--- Document segment ---
########

Page 1 of 1

[Tip] Testing if a file is text or binary

Posted: Fri Jan 18, 2008 9:55 am
by PB
Here's my tip for testing if a file is text or binary. See comments in code.

BTW, I know about the ReadStringFormat command and the #PB_Ascii
result, but as the docs say: that isn't 100% foolproof or a file standard.

Also, don't forget that a file called test.txt with a 0 byte size is not really
a text file, so there is no bug with this procedure on such files. ;)

[Edit] See my enhanced version further down which doesn't use
AllocateMemory, PeekS and FileSeek. Thanks to AND51 for that!

Code: Select all

; IsTextFile by PB. Free for any use without credit needed. :)

; Reads the first 128 bytes of file$ to see if it's text or binary.
; If it contains Chr(0) then it's considered binary, as text files
; don't have it. Works fine with files less than 128 bytes in size.

########

Continue the forum post on testing whether a file is text or binary from the point where it stops, writing the remainder of the code and any text that follows.

########

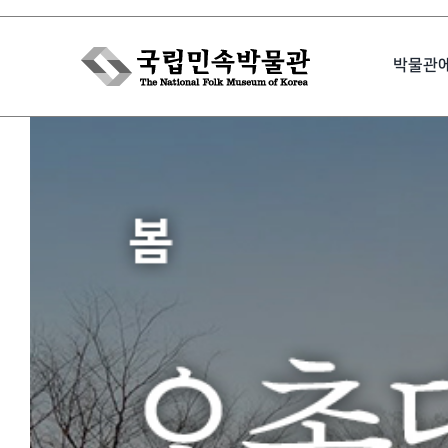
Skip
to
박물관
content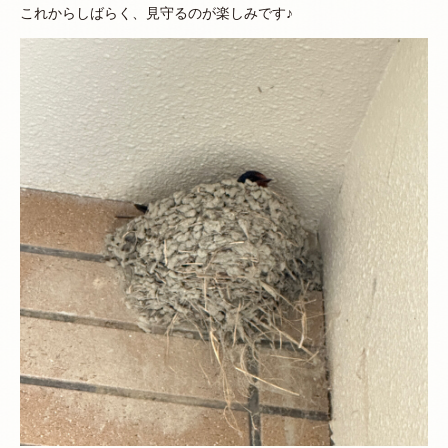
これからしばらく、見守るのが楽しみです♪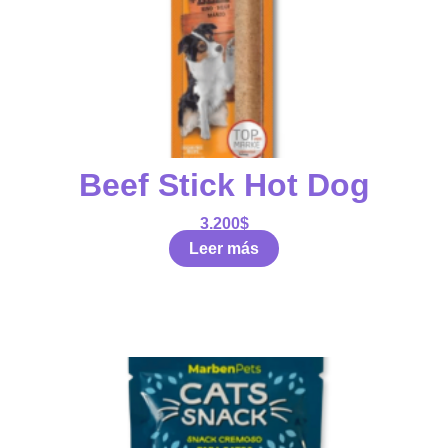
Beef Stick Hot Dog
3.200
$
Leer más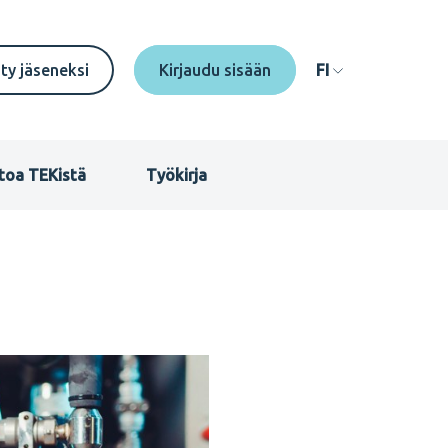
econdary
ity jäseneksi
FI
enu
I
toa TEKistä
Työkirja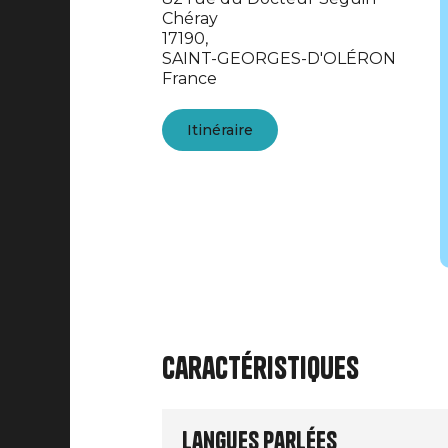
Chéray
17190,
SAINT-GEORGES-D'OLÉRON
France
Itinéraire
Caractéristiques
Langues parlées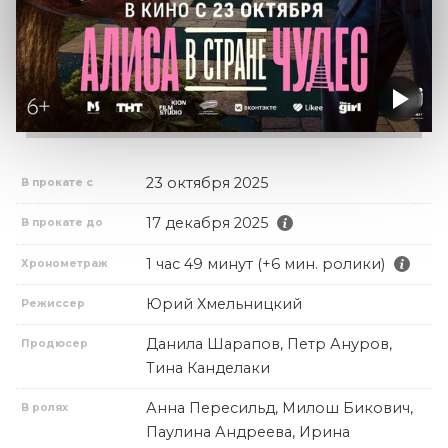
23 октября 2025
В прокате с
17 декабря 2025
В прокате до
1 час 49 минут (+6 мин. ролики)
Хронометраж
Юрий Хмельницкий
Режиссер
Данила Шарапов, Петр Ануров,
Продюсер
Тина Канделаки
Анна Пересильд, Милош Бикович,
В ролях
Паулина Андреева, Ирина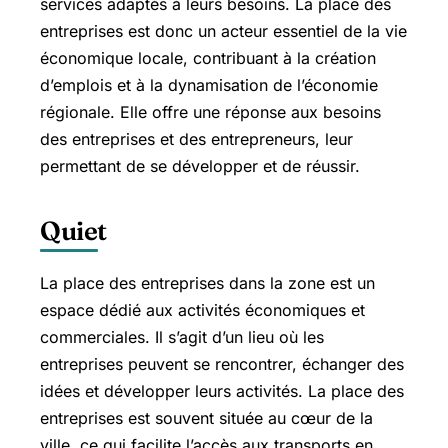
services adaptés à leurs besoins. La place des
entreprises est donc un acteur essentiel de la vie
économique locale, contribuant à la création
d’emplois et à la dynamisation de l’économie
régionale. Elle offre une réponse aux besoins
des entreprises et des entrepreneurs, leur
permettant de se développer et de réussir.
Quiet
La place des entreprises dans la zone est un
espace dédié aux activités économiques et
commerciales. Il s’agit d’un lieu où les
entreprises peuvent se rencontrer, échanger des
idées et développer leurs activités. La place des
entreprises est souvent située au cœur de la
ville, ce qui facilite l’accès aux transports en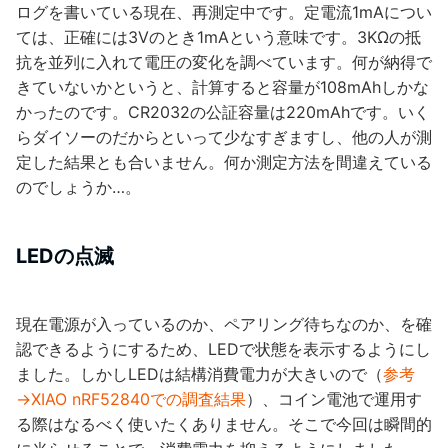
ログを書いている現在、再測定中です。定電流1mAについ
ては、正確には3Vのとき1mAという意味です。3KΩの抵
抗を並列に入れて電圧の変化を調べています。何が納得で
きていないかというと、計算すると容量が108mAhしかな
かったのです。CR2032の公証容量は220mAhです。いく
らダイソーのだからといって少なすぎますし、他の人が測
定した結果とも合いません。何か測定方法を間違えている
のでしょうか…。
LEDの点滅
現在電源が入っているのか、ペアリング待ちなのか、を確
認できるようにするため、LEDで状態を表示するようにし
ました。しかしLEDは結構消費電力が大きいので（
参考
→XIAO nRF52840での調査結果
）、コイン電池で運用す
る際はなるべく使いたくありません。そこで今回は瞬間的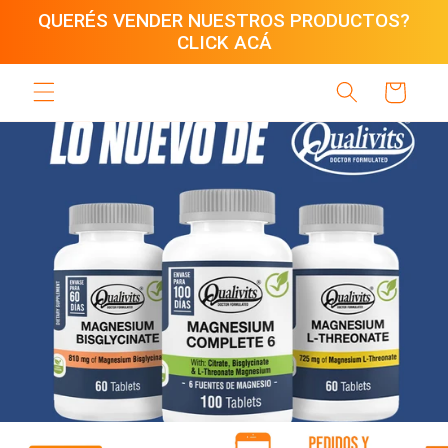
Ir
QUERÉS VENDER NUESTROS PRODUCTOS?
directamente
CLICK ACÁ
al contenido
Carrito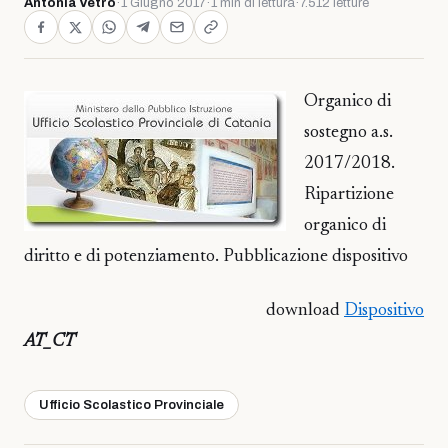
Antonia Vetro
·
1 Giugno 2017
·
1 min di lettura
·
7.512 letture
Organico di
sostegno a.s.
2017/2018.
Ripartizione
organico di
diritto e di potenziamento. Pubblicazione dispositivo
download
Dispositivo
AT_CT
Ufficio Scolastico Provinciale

########

--- Answer area ---
; Probably not 100% foolproof but haven't had a false positive yet.
; Example below is for Windows, but the procedure is cross-platform.

; Return values: -1 if can't get a result, 0 for binary, 1 for text.

Procedure IsTextFile(file$)
  v=-1
  If ReadFile(0,file$)
    m=AllocateMemory(128)
    If m
      v=0 : ReadData(0,m,128) : m$=PeekS(m) : FreeMemory(m)
      FileSeek(0,0) : If m$<>ReadString(0) : v=1 : EndIf
    EndIf
    CloseFile(0)
  EndIf
  ProcedureReturn v
EndProcedure

windir$=Space(999) : GetWindowsDirectory_(windir$,999)
If Right(windir$,1)<>"\" : windir$+"\" : EndIf

If ExamineDirectory(0,windir$,"*.*")
  While NextDirectoryEntry(0)
    type=DirectoryEntryType(0)
    name$=DirectoryEntryName(0)
    If type=#PB_DirectoryEntry_File
      Debug name$+" = "+Str(IsTextFile(windir$+name$))
    EndIf
  Wend
  FinishDirectory(0)
EndIf

Posted: Fri Jan 18, 2008 11:03 am
by AND51
First, get used to #PB_any for your file IDs...
Your strict use of 0 as file ID may cause other opened files (that have previously been assigned 0 as file ID) to be closed automatically.
Code example:

Code: Select all

CreateFile(1, "test.txt")
   WriteString(1, "Test")
ReadFile(1, "test.txt") ; no need to close the created file. This is being done automatically, because of the same ID
   Debug ReadString(1)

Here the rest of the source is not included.